I don’t suppose China will revert to daily marches by semi-hysterical and sometimes tearful Maoist zealots chanting their veneration for Mao Zedong Sixiang (Mao’s Thought) and hatred for his enemies like Deng Xiaoping (“Smash in his Dog’s Head!”). Nor will a new version of Red Guard thugs burn down our mission as they did in 1967, molesting wives in the process. But anything reminiscent of that dismal era will make observers sceptical about the depth and duration of the Chinese reformation.
What will it mean for us, as we strike out on an independent path in the world? As Xi feels his oats China is likely to be that much less prudent and more thrustingly assertive, whether in the South China Sea or in Hong Kong. And if we are after a munificent bilateral trade agreement with Beijing we shall have to behave. In particular we shall have to learn to stifle our lamentations about the erosion of the Sino-British Joint Declaration of 1984, which the Chinese Foreign Affairs Ministry has already dismissed last year as a “historical document that no longer has any realistic meaning”. Nor shall we be well-placed to risk Chinese wrath by obstructing Beijing’s rapid expansion of ownership in Britain, including sensitive areas of our infrastructure. The forcible British economic penetration of their country in the 19th century is still alive in Chinese minds.
Meanwhile we must once again face the scarcely credible prospect of a hard-left British government handling relations with Beijing, and a recent remark by Corbyn gives us a clue to his thinking. Asked in an interview with Andrew Marr to admit that capitalism had served China well in recent decades, Corbyn demurred, and spoke of China’s economic advances after the communist revolution and in the Great Leap Forward (1958-62).

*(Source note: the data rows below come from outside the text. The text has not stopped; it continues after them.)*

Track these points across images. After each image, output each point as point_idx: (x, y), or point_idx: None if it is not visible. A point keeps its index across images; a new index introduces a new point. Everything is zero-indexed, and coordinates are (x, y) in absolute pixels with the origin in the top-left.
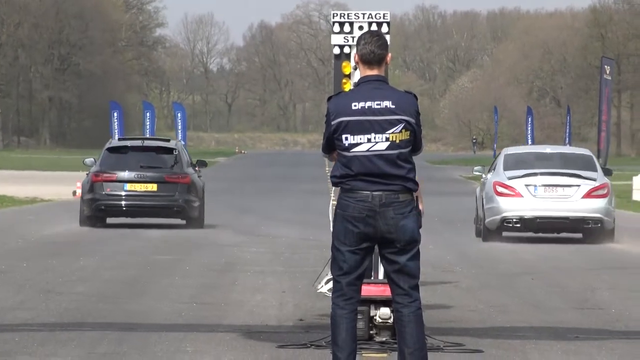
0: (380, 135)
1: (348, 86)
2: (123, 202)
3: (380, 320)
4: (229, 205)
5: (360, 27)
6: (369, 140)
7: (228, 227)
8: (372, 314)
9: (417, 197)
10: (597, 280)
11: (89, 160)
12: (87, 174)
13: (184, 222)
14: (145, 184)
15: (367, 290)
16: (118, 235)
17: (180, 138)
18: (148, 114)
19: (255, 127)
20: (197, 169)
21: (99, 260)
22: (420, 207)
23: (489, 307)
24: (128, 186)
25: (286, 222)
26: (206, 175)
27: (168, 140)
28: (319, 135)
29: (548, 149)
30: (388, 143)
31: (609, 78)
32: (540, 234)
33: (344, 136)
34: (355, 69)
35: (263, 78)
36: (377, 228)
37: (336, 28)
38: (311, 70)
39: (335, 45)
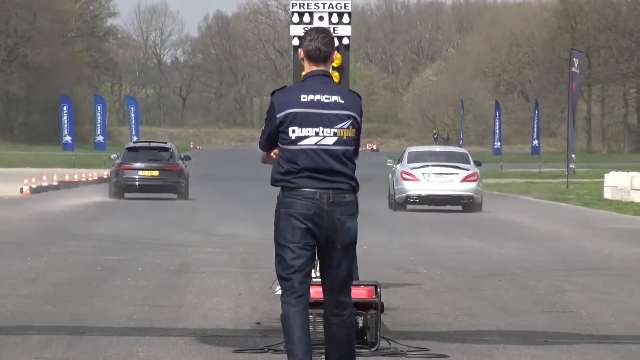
0: (329, 130)
1: None
2: (137, 183)
3: None
4: (182, 204)
5: (321, 18)
6: (317, 134)
7: (182, 227)
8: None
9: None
10: (567, 282)
11: (114, 156)
12: (113, 165)
13: (175, 196)
14: (151, 171)
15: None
16: (66, 235)
17: (133, 133)
18: (99, 108)
19: (211, 122)
20: (184, 161)
21: (47, 261)
22: None
23: (454, 310)
24: (140, 173)
25: (243, 221)
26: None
27: (166, 143)
28: None
29: (438, 149)
30: (336, 138)
31: (578, 71)
32: (433, 207)
33: (291, 129)
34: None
35: (219, 71)
36: (322, 228)
37: (296, 18)
38: (269, 62)
39: (294, 36)
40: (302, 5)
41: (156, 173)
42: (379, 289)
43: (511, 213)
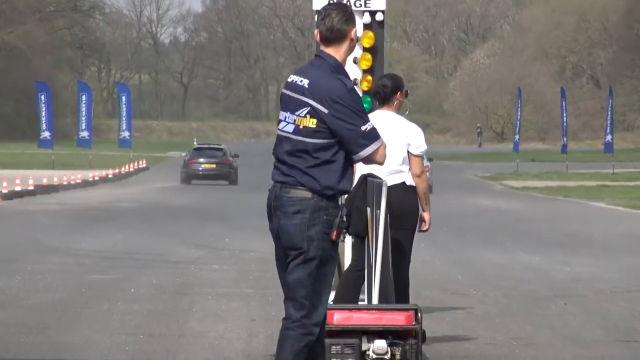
0: (291, 116)
1: None
2: (200, 172)
3: (375, 356)
4: (184, 211)
5: None
6: (285, 119)
7: (184, 239)
8: (364, 347)
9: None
10: None
11: (183, 154)
12: (183, 160)
13: (227, 182)
14: (210, 164)
15: (359, 318)
16: (43, 250)
17: (125, 127)
18: (84, 97)
19: (218, 114)
20: (234, 157)
21: (21, 281)
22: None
23: (511, 339)
24: (203, 165)
25: (256, 232)
26: (155, 172)
27: (220, 144)
28: None
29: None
30: (294, 126)
31: None
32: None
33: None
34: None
35: (227, 53)
36: (274, 225)
37: None
38: (288, 42)
39: (317, 11)
40: None
41: (213, 165)
42: (419, 314)
43: (578, 222)
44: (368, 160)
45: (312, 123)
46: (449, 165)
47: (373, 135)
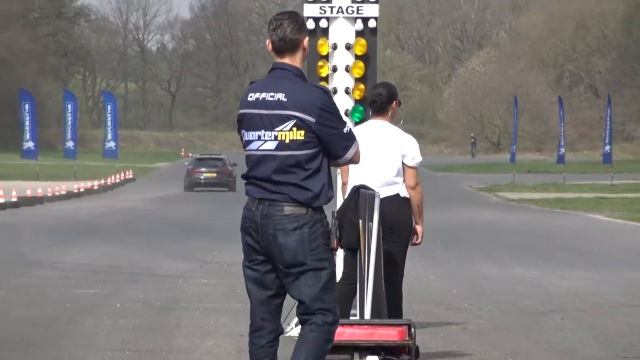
0: (269, 133)
1: (325, 70)
2: (202, 180)
3: None
4: (171, 224)
5: None
6: (259, 138)
7: (171, 252)
8: None
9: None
10: None
11: (186, 163)
12: (186, 169)
13: (226, 189)
14: (211, 173)
15: (351, 333)
16: (27, 263)
17: (111, 137)
18: (69, 107)
19: (206, 123)
20: (232, 166)
21: (4, 294)
22: (419, 230)
23: (506, 355)
24: (204, 174)
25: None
26: (142, 184)
27: (220, 154)
28: None
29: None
30: (276, 142)
31: None
32: None
33: (242, 132)
34: (333, 48)
35: (216, 60)
36: (259, 243)
37: None
38: None
39: (308, 17)
40: None
41: (214, 174)
42: (412, 329)
43: (576, 235)
44: (348, 161)
45: (299, 135)
46: (443, 176)
47: (352, 137)
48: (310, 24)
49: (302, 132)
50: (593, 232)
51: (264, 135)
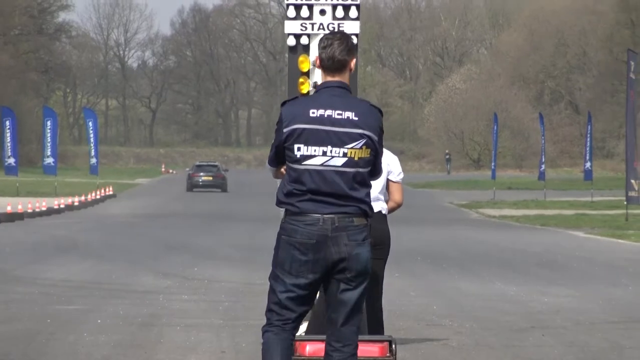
0: (337, 149)
1: (306, 87)
2: (200, 182)
3: None
4: (152, 240)
5: (322, 12)
6: (324, 153)
7: (151, 268)
8: None
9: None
10: (626, 336)
11: (187, 169)
12: (188, 174)
13: (220, 190)
14: (208, 177)
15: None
16: (6, 279)
17: (93, 154)
18: (49, 123)
19: (187, 140)
20: (224, 171)
21: None
22: None
23: None
24: (202, 178)
25: (226, 261)
26: (123, 200)
27: (215, 162)
28: (269, 151)
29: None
30: (345, 159)
31: (634, 77)
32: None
33: (296, 146)
34: (314, 65)
35: (197, 77)
36: (328, 255)
37: (291, 12)
38: (259, 66)
39: (289, 34)
40: None
41: (210, 178)
42: (393, 346)
43: (556, 251)
44: (375, 180)
45: (367, 153)
46: (423, 192)
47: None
48: (291, 41)
49: (369, 150)
50: (573, 248)
51: (331, 152)
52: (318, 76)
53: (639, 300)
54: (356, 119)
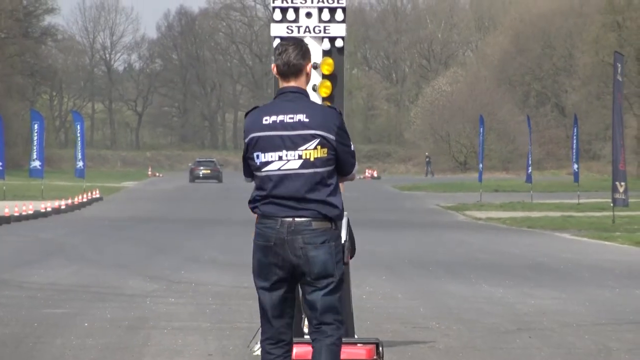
0: (292, 153)
1: None
2: (201, 175)
3: None
4: (139, 243)
5: (308, 14)
6: (280, 158)
7: (138, 272)
8: None
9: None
10: (614, 338)
11: (190, 164)
12: (190, 168)
13: (216, 181)
14: (206, 170)
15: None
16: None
17: (80, 157)
18: (36, 126)
19: (174, 143)
20: (221, 166)
21: None
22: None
23: None
24: (202, 171)
25: (213, 264)
26: (110, 203)
27: (212, 159)
28: None
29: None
30: (301, 161)
31: (621, 79)
32: None
33: (255, 154)
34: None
35: (183, 80)
36: (286, 257)
37: (277, 15)
38: (245, 69)
39: (275, 37)
40: None
41: (209, 171)
42: (380, 348)
43: (543, 253)
44: (350, 178)
45: (323, 152)
46: (410, 195)
47: (354, 153)
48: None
49: (325, 149)
50: (560, 250)
51: (286, 155)
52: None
53: (626, 302)
54: (307, 120)
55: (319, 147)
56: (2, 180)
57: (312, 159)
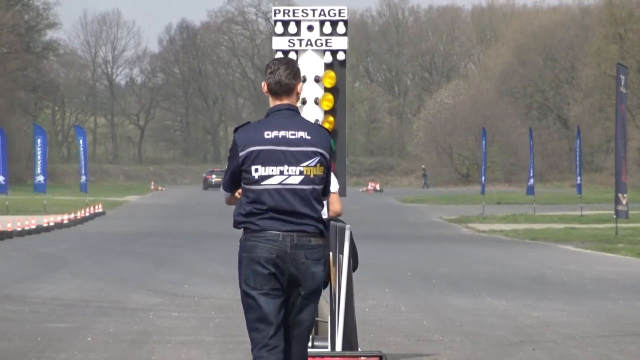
0: (294, 168)
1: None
2: (213, 183)
3: None
4: (142, 257)
5: (310, 27)
6: (281, 173)
7: (141, 286)
8: None
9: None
10: (617, 350)
11: (205, 172)
12: (204, 177)
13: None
14: (218, 178)
15: None
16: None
17: (83, 172)
18: (39, 141)
19: (176, 157)
20: None
21: None
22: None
23: None
24: (215, 179)
25: (216, 278)
26: (112, 218)
27: (224, 169)
28: None
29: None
30: (302, 177)
31: (624, 91)
32: None
33: (253, 167)
34: (303, 81)
35: (185, 94)
36: (284, 271)
37: (279, 28)
38: (247, 82)
39: (277, 50)
40: (286, 12)
41: (220, 179)
42: None
43: (546, 265)
44: (328, 197)
45: (321, 170)
46: (413, 207)
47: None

Sentimentality about China (he was born in 1949, the year of the revolution) cannot explain the mixture of ignorance, blockheadedness and racism revealed by this remark. When I worked in China a mere 2-3 million perished; “mere” because seven years earlier 45-50 million had died in the Great Leap Forward from starvation, brutality or execution, not a few of them eaten by their desperate fellows in outbreaks of cannibalism across the country. The scale and horror were recently confirmed by a chilling book (Tombstone: The Untold Story of Mao’s Famine by Yang Jisheng, Allen Lane.) Racism comes into it because as with other apologists for Mao (notably Jean-Paul Sartre) Chinese deaths are downplayed or dismissed in a way that would not be done if Westerners were driven to cannibalism in the course of some ideological experiment. In China, the unspoken assumption goes, lives are cheap, and the experiment worthwhile.